(Records excerpted from a collection)
Segment Open

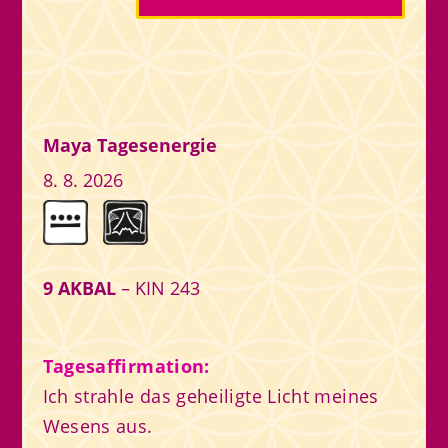
Maya Tagesenergie
8. 8. 2026
9 AKBAL
– KIN 243
Tagesaffirmation:
Ich strahle das geheiligte Licht meines
Wesens aus.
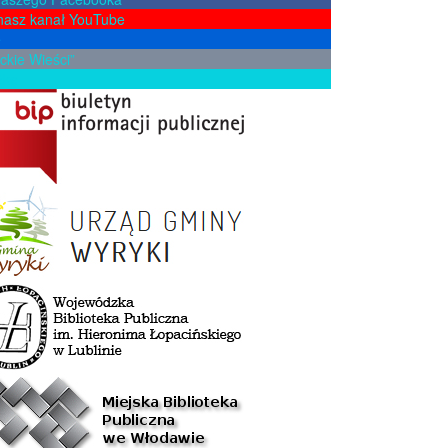
nasz kanał YouTube
e
ckie Wieści”
żkę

Segment Closed

## WHAT THE TASK REQUIRES
Quote every entry exactly, with the pictures omitted.

## REPLY TO THE EXERCISE
Maya Tagesenergie
8. 8. 2026
9 AKBAL
– KIN 243
Tagesaffirmation:
Ich strahle das geheiligte Licht meines
Wesens aus.
nasz kanał YouTube
e
ckie Wieści”
żkę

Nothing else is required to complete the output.